*EXERCISE MATERIAL:*

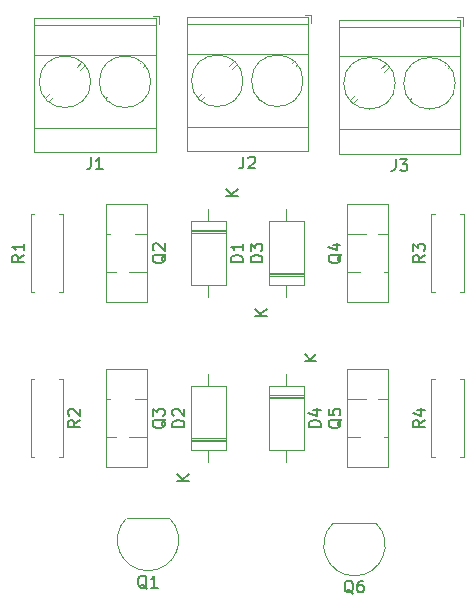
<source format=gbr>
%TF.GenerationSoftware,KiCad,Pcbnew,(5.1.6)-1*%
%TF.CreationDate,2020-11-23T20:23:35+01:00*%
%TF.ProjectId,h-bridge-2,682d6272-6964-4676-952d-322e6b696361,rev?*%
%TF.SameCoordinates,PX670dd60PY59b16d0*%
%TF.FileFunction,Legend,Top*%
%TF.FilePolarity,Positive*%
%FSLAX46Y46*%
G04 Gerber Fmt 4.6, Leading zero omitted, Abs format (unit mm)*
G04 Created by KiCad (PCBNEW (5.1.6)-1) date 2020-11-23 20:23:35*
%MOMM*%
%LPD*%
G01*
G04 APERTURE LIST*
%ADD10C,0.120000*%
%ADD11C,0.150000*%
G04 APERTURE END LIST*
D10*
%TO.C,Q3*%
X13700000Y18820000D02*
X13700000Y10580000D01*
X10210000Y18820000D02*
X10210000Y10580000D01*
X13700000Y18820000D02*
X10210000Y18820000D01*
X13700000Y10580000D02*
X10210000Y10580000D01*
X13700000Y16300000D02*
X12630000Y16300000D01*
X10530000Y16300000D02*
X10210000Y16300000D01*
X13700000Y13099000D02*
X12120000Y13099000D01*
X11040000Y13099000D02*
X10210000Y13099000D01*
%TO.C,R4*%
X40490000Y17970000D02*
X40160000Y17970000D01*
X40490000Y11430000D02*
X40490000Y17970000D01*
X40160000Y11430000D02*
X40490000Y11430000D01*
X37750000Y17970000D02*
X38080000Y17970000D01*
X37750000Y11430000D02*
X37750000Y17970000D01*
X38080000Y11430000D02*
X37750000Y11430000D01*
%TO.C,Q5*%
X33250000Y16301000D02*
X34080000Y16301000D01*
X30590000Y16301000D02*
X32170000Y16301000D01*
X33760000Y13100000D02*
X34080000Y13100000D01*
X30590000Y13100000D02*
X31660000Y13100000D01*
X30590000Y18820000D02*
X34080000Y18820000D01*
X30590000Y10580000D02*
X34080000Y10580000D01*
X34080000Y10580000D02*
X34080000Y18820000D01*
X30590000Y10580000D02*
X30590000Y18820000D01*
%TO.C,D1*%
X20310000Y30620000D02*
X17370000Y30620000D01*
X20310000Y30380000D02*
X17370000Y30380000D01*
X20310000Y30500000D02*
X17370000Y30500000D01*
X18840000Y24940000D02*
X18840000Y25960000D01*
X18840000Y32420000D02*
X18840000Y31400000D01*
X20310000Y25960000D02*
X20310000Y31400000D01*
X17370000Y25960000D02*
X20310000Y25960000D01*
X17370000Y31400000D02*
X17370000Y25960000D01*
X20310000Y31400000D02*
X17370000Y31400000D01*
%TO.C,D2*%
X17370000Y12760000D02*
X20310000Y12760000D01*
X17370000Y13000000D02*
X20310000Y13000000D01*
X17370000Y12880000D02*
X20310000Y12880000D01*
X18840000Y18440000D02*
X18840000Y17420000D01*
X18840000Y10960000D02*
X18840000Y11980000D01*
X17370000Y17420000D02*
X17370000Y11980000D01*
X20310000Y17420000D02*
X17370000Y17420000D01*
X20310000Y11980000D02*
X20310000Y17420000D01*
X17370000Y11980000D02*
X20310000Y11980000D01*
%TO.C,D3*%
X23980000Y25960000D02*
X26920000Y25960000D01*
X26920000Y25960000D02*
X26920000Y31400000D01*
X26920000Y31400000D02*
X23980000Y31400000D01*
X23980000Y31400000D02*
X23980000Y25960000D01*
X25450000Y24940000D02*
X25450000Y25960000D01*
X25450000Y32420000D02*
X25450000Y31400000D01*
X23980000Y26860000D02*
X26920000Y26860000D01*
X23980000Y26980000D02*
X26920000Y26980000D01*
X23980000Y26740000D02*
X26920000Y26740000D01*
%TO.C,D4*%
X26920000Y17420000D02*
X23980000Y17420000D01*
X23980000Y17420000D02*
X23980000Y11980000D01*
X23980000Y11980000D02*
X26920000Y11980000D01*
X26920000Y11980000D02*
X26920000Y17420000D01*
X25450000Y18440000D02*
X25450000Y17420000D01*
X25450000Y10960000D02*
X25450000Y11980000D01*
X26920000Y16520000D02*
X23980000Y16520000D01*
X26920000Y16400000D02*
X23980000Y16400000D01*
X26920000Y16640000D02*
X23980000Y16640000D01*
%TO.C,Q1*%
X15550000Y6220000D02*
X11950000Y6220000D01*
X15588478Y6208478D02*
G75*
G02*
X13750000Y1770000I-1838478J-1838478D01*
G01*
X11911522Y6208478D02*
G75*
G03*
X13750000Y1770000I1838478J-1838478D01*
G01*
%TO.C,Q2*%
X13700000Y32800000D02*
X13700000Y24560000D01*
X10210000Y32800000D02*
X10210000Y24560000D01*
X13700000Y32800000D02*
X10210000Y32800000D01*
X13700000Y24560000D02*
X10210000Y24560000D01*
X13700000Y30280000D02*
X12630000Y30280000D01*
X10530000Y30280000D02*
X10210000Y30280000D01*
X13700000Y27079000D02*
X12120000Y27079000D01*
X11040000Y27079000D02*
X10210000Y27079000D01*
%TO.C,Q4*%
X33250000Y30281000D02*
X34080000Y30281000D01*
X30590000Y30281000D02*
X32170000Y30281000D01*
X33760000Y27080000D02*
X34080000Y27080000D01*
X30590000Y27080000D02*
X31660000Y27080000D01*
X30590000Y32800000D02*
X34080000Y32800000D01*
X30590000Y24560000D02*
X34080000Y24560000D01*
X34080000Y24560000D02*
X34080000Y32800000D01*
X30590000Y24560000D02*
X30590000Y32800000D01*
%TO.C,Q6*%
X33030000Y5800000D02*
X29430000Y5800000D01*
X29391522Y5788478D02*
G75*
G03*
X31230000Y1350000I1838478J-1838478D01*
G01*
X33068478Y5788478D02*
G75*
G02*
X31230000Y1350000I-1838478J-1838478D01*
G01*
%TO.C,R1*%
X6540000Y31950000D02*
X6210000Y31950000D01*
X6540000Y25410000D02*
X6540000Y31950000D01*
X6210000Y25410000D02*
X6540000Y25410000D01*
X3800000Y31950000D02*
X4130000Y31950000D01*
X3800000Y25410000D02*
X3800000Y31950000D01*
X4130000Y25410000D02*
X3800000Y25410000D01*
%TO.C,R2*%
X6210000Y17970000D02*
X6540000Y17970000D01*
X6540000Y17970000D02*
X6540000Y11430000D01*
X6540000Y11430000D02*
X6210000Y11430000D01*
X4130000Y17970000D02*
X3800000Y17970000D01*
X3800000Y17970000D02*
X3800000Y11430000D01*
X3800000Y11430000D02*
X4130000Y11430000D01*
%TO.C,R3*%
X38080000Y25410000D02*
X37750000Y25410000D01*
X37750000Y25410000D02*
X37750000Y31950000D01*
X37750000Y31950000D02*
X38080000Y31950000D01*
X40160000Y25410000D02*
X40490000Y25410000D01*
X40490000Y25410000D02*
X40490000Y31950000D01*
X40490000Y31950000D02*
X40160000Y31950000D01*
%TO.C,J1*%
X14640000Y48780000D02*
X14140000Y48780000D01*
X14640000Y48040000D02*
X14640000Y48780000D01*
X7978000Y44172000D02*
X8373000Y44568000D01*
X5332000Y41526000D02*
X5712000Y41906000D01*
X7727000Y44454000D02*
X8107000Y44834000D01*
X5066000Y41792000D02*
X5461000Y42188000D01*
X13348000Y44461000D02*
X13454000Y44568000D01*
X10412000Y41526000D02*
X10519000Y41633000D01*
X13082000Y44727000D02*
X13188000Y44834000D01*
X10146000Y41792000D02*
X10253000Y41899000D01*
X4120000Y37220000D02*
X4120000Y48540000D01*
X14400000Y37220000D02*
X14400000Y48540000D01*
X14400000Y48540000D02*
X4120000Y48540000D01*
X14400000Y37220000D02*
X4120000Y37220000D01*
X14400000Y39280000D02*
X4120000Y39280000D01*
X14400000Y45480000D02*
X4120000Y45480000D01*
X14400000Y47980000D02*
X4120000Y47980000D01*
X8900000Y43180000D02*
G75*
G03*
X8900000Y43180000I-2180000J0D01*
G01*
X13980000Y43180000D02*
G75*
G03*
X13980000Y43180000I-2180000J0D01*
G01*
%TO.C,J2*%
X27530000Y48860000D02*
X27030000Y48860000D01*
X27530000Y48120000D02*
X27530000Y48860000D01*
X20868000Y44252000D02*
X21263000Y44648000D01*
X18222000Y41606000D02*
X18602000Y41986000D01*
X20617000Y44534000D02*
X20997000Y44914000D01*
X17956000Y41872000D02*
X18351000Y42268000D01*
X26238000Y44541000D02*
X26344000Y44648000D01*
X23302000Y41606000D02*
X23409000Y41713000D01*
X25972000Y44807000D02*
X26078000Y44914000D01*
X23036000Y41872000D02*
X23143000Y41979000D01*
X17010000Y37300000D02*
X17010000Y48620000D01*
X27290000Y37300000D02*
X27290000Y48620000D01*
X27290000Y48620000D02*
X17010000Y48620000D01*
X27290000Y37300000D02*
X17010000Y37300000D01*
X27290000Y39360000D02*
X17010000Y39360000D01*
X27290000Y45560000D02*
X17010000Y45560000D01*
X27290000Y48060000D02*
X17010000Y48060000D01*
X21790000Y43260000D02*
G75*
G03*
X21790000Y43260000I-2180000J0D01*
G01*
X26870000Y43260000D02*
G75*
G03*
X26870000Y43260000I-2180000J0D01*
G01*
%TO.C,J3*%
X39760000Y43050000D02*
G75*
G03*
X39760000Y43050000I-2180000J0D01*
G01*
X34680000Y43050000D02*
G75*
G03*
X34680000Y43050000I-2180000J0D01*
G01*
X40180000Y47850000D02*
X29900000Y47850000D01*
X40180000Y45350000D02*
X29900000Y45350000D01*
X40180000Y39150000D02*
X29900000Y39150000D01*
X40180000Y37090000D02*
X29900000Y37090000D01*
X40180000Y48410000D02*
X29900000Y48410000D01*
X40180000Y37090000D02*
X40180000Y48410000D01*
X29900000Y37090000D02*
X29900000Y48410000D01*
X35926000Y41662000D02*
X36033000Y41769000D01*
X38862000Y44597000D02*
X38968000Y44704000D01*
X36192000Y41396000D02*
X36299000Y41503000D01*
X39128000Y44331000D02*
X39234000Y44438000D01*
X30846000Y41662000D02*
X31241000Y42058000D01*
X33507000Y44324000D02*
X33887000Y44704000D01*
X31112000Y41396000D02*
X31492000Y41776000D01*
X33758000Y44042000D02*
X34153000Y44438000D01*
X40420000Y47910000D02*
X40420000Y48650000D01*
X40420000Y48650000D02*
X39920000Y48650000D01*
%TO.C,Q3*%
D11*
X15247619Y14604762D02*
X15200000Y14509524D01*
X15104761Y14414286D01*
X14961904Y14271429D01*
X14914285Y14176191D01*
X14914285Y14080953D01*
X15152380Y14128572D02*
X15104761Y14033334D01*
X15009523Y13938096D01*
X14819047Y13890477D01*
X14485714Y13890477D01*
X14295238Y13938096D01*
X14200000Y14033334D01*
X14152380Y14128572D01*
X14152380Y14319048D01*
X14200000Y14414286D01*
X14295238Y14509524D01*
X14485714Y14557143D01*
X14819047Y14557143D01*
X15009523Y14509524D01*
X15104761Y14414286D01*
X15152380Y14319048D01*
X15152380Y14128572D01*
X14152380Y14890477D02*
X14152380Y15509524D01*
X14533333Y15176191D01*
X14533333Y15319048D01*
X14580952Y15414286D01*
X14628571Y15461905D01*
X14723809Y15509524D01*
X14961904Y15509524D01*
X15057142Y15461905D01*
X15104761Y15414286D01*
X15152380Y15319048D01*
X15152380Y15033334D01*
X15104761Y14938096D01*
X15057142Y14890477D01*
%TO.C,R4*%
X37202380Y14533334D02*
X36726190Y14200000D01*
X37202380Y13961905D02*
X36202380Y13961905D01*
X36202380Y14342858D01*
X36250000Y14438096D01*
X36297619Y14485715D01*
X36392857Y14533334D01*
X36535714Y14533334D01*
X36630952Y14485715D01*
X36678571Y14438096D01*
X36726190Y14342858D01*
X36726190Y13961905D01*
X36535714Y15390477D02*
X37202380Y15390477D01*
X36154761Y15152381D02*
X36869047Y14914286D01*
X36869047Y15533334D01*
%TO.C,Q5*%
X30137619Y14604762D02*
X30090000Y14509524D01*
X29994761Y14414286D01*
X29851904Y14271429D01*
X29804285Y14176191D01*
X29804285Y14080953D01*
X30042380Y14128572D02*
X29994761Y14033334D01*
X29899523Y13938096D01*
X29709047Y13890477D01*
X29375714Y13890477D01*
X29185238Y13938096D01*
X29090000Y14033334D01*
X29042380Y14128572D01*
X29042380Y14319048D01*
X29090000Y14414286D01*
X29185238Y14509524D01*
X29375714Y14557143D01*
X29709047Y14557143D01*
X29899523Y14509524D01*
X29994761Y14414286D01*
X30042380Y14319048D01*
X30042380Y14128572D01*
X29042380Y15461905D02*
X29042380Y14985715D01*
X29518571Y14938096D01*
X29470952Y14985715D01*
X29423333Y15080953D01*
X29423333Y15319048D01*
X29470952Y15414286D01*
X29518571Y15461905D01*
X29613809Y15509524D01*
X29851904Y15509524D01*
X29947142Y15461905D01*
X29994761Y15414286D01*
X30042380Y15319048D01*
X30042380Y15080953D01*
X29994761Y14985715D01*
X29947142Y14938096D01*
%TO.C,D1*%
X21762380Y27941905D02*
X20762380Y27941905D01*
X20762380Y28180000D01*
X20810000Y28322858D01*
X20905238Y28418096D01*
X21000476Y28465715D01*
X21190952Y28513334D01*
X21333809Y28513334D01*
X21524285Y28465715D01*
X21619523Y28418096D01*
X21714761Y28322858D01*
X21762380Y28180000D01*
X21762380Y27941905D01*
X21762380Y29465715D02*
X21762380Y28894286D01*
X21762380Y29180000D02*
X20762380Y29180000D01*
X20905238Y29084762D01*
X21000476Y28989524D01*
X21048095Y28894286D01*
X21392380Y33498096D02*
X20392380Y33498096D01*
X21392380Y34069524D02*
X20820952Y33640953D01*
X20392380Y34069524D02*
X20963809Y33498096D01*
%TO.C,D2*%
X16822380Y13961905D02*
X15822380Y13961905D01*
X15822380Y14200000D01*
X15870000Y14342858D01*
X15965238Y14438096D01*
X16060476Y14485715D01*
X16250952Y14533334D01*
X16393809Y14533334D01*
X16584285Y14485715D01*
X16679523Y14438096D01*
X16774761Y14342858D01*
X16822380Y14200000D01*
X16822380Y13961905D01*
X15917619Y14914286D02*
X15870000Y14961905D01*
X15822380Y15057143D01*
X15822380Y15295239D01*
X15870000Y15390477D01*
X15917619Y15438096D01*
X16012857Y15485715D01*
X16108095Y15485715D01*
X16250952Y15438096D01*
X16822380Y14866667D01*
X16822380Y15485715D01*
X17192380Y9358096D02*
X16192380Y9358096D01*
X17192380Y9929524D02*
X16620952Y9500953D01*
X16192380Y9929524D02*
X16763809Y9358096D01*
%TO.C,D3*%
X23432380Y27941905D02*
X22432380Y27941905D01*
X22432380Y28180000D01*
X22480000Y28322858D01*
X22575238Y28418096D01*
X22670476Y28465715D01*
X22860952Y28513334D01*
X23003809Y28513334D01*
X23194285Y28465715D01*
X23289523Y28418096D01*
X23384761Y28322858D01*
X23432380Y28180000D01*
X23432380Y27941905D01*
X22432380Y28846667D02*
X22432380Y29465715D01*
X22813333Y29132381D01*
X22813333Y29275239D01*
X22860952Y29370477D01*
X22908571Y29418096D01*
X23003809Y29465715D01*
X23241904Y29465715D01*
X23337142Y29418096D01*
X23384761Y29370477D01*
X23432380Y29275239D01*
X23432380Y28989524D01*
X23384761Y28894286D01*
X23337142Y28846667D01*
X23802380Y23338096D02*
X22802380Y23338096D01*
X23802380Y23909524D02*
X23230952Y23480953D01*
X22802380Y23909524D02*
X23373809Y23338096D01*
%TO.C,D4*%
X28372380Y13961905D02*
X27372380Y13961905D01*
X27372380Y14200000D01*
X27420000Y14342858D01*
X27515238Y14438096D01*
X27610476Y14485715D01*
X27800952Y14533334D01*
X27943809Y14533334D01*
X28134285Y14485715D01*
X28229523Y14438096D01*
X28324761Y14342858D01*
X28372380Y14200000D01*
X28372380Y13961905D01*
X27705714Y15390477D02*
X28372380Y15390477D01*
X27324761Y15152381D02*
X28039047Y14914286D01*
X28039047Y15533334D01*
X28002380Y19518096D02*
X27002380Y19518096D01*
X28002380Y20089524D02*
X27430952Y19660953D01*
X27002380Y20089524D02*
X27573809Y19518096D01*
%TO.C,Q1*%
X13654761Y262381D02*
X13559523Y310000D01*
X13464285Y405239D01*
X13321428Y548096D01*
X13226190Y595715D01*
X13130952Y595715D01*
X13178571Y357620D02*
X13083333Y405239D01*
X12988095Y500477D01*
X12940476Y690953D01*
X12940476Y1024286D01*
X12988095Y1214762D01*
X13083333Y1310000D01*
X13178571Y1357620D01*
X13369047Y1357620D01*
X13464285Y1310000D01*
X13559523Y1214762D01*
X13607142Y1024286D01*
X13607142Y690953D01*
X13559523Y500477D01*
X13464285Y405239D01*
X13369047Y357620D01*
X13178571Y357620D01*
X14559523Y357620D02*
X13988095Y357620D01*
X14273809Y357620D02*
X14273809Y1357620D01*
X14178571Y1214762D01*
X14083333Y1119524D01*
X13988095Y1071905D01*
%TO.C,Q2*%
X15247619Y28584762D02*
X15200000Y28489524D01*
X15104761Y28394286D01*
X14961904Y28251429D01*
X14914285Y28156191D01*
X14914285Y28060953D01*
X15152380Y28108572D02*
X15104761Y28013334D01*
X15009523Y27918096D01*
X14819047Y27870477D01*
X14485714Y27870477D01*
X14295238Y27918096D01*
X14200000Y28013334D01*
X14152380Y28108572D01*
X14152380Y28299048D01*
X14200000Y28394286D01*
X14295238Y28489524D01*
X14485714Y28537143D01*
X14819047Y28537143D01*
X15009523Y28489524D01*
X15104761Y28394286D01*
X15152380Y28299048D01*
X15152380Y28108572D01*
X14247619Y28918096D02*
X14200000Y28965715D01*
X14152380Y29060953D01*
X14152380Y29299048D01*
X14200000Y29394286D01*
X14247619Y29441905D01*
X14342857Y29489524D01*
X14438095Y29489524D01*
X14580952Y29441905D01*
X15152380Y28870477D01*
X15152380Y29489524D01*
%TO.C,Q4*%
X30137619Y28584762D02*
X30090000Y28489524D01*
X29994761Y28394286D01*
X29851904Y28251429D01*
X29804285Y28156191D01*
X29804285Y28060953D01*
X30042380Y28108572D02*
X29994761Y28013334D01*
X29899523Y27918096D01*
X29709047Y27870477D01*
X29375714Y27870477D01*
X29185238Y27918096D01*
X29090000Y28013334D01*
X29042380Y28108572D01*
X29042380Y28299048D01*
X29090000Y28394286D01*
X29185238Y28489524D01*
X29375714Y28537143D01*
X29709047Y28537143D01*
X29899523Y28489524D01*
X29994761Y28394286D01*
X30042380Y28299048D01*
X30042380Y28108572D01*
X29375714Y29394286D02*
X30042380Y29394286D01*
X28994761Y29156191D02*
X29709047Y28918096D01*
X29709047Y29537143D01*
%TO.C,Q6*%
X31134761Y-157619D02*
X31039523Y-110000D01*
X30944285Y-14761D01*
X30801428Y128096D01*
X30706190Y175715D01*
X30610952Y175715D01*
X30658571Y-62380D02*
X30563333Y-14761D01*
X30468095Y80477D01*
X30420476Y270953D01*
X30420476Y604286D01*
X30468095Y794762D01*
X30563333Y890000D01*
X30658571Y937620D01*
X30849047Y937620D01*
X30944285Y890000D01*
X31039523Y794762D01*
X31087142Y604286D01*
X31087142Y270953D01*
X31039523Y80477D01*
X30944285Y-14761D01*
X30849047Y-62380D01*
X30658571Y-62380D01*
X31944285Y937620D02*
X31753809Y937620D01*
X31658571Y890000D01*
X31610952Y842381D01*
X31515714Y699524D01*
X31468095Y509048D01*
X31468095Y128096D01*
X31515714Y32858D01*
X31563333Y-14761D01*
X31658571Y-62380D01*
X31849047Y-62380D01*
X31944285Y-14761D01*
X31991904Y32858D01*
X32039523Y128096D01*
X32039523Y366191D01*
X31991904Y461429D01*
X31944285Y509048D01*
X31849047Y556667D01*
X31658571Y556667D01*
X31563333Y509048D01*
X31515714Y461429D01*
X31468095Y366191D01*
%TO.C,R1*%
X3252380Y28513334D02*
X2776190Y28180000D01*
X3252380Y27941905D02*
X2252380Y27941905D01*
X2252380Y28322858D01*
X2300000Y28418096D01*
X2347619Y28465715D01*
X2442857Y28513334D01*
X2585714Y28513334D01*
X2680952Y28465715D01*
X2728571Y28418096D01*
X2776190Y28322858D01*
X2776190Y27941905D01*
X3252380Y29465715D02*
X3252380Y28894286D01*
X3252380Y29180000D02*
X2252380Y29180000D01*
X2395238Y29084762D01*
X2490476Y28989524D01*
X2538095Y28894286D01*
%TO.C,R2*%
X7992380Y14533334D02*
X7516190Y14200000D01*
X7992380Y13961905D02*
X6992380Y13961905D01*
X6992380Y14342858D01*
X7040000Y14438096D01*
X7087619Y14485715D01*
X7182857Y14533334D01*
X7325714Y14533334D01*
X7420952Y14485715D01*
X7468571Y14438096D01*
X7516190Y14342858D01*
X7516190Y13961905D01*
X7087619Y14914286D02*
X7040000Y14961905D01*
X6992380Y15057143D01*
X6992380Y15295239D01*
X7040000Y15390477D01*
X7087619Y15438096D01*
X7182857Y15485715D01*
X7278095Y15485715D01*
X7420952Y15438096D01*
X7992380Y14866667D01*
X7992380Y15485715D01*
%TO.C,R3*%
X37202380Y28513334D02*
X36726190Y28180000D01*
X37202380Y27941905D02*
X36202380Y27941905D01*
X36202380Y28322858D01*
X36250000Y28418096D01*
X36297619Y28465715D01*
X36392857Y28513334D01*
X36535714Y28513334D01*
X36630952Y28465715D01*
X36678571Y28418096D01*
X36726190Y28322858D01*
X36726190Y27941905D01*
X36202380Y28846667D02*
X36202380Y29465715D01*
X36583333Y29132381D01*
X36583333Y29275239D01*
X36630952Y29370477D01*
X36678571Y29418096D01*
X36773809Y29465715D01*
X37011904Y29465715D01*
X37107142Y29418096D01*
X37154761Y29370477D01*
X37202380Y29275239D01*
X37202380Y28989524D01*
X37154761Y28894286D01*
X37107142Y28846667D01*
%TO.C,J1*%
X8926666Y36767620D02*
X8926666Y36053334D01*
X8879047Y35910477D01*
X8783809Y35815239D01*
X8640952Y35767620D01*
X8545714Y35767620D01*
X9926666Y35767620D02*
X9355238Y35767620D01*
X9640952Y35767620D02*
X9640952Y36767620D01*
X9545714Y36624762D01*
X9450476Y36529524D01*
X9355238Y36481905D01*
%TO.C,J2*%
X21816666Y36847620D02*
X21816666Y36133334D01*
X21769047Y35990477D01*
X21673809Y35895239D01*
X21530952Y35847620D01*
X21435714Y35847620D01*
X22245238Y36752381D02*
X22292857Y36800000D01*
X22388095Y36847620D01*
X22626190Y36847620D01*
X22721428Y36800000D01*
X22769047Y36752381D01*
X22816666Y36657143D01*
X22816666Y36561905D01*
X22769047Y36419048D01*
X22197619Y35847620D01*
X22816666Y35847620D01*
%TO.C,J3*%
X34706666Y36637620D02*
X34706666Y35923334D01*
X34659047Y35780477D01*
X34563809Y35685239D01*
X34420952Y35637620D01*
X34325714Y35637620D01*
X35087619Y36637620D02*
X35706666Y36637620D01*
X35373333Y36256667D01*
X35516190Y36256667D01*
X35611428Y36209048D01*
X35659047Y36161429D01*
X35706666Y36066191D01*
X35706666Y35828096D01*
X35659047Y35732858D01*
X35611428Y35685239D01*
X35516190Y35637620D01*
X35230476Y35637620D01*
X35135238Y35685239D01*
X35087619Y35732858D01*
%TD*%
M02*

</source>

*WHAT THIS TASK INVOLVES:* Print only what lies in the material above starting at the line with "X31468095Y128096D01*" and ending at the line with "X2538095Y28894286D01*", every line exactly as given.

*TASK OUTPUT:*
X31468095Y128096D01*
X31515714Y32858D01*
X31563333Y-14761D01*
X31658571Y-62380D01*
X31849047Y-62380D01*
X31944285Y-14761D01*
X31991904Y32858D01*
X32039523Y128096D01*
X32039523Y366191D01*
X31991904Y461429D01*
X31944285Y509048D01*
X31849047Y556667D01*
X31658571Y556667D01*
X31563333Y509048D01*
X31515714Y461429D01*
X31468095Y366191D01*
%TO.C,R1*%
X3252380Y28513334D02*
X2776190Y28180000D01*
X3252380Y27941905D02*
X2252380Y27941905D01*
X2252380Y28322858D01*
X2300000Y28418096D01*
X2347619Y28465715D01*
X2442857Y28513334D01*
X2585714Y28513334D01*
X2680952Y28465715D01*
X2728571Y28418096D01*
X2776190Y28322858D01*
X2776190Y27941905D01*
X3252380Y29465715D02*
X3252380Y28894286D01*
X3252380Y29180000D02*
X2252380Y29180000D01*
X2395238Y29084762D01*
X2490476Y28989524D01*
X2538095Y28894286D01*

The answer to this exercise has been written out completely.